The mere mention of Harry Kane’s name should be enough to cause any Scotland defender a sleepless night as they contemplate trying to tame the English goalscoring machine.
For the third season in succession, the Spurs hitman has been the Premier League’s leading scorer, 99 goals claimed in that period with 35 coming in just 39 appearances in the campaign just ended, including five hat-tricks.
Add in the 23-year-old’s declared intention to add another three to that formidable tally in tomorrow’s World Cup qualifying match at Hampden and you wouldn’t be surprised to find a few of Gordon Strachan’s squad tossing and turning in their beds tonight.
But, insisted Charlie Mulgrew, there’s no point he and his team-mates worrying too much about Kane – because Gareth Southgate’s squad, unbeaten at the top of Group F, carries many more just as threatening characters.
Asked if he felt shackling Kane would give the Scots “half a chance” of winning, the Blackburn Rovers player said: “Stop him and there’s [Raheem] Sterling. They have so many you cannot pick out one.

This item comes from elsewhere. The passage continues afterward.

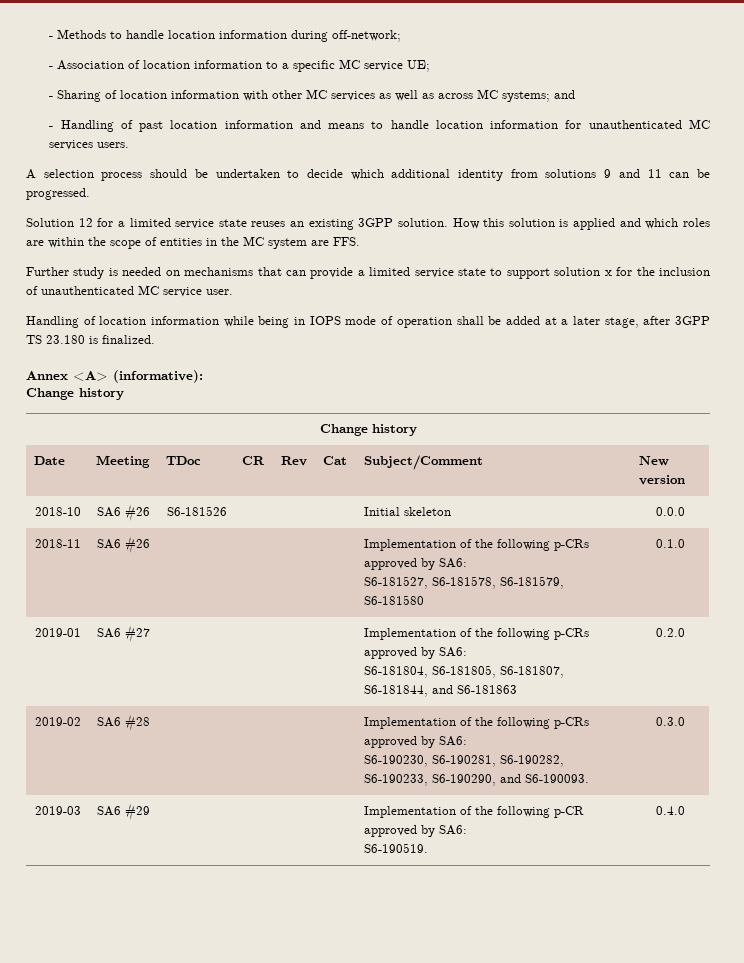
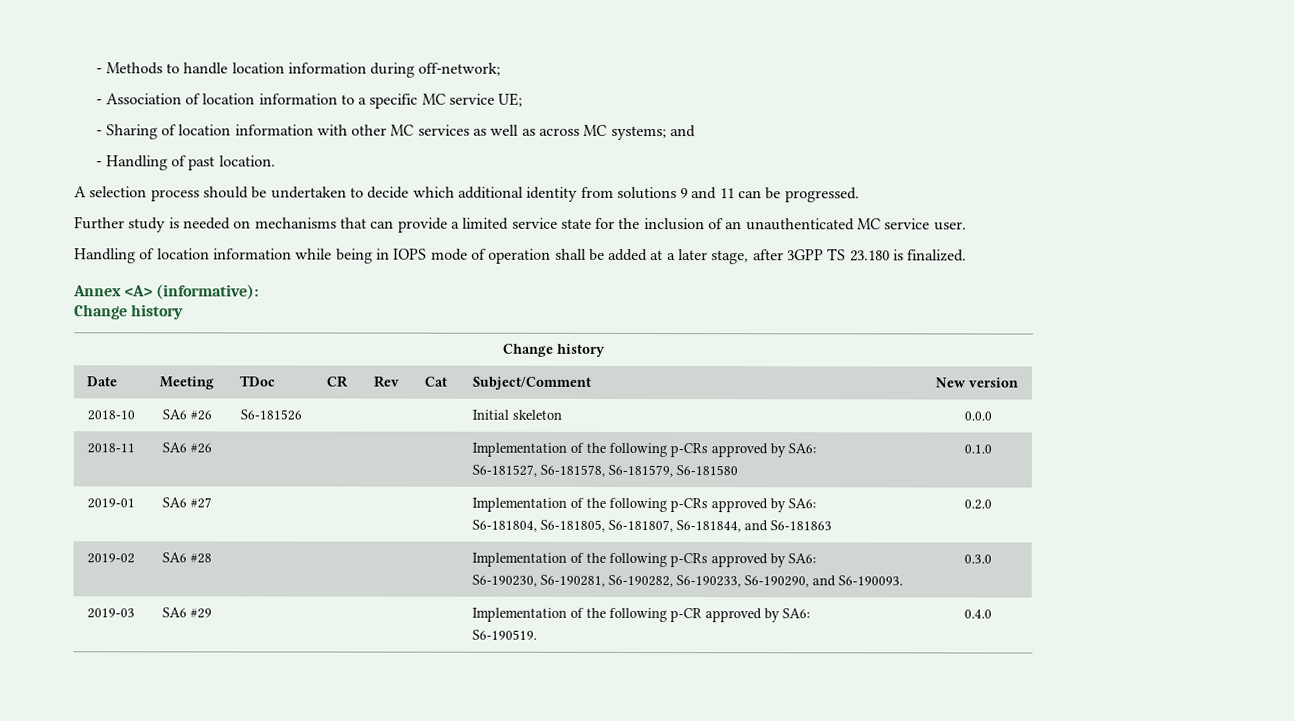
[170,119,711,129] [49,140,130,150] location information and means to handle location information for unauthenticated MC services users. -> [218,155,276,167] location.
[26,218,711,230] [26,236,360,249] // Solution 12 for a limited service state reuses an existing 3GPP solution. How this solution is applied and which roles are within the scope of entities in the MC system are FFS. -> (860, 195) none
[490,267,612,279] to support solution x -> (592, 223) none
(38, 290) none -> [725,221,743,230] an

“Then there is Jermaine Defoe. They are all world-class players so we have to be prepared and ready. We know all the possibilities of what they can and cannot do. We have to turn up on the night and deliver.”
If beating a side yet to concede a goal in the competition and one which beat Scotland 3-0 at Wembley as recently as November appears mission impossible, Mulgrew insisted he only needs to look back on Celtic’s shock victory over Barcelona in Glasgow five years ago for inspiration.
Neil Lennon’s players left the Catalan giants stunned as goals from Victor Wanyama and Tony Watt earned them a memorable 2-1 victory, Lionel Messi able to do no more than gain a consolation tap-in late on.
He recalled: “I think every player goes into every game believing there has got to be something. That night we must have had that belief or we would not have got anything. The manager got us having that wee bit of hope, showing areas where we could score.
“It was a huge night – no-one gave us a chance.”
Whether it is Kane or Messi, Mulgrew insisted every opponent had to be treated exactly the same way although the 31-year-old conceded: “It’s at the back of your mind who they are but I think it maybe sharpens your senses a bit.
“You realise how good they are and what you need to do to stop them. It’s going to be a difficult night, believe me, but we’ll be giving it everything.”
Mulgrew was a disappointed onlooker in November, a late call-up to the squad but left sitting in the stand. But he insists he saw enough that night to feel Strachan’s players do have a hope of following up the 1-0 victory over Slovenia in March which breathed new life into their ailing qualifying campaign with another positive result.
He said: “I’m not going to say I wasn’t disappointed that night, but I had to get on with it. You have to get your head round it. I was told early enough and I was happy just to be involved in some capacity although you do want to be on the pitch so hopefully I will be this time,
“I thought we played well at Wembley. It honestly could have been a different scoreline. We have a lot of players we know are quality, we have to believe in ourselves, get on the ball and have that belief we can cause them problems as well.”
Mulgrew believes he is in better shape now than he was back then – although he wouldn’t have admitted it at the time – saying: “I feel good, strong and fit.
“It’s not going to be easy. We are the underdogs as they have top-class players all over the pitch but we are looking forward to the game. The win over Slovenia has given us a lift, a clean sheet which was down not to just the back four but everyone working hard for it. That made it easier and we’ve taken confidence from that performance.
“We know how hard it’s going to be tomorrow but we are up for it.
“We’ve a good group of players and the manager is up for every single game, whether it’s a friendly or whoever. But when it’s the likes of England then there is that little bit of nerves, of excitement.
“To be involved in such a game would be right up there with any other. I love playing for Scotland, no matter who we are playing. But I grew up watching the games against England, dreaming of playing in one but never thinking I would so it is brilliant to be involved.
“My first memory was probably Gazza’s goal at Wembley. I was living in Canada at the time but watched it on television and I was devastated.
“The Old Firm matches are massive, there’s a huge passion. When you have big games you feel that extra bit of excitement. The Old Firm games are huge but the atmosphere tomorrow will be fantastic and hopefully that will drive us on.”
Mulgrew, of course, suffered the bitter disappointment of being relegated to League One with Blackburn Rovers, the first club ever to have won the Premier League to find themselves in the third tier of English football. However he insisted nothing will be further from his mind tomorrow.
He said: “What happened at club level is totally separate. It’s happened and we have to get on with it. It’s reality and we will see what happens going into the new season.
“Playing England is massive so that’s my entire focus. I’ll be giving everything I can for my country.”
Mulgrew might not be top of the list when the Tartan Army begin placing their bets as to who might get the first goal but, as someone with a bit of a reputation as a free-kick specialist, he admitted he’d love to have the chance to take one.
He said: “We’ve got a lot of good free-kick takers but if we get one I’ll be putting myself up for it. I would be pretty confident – but we have to get one in the final third first.”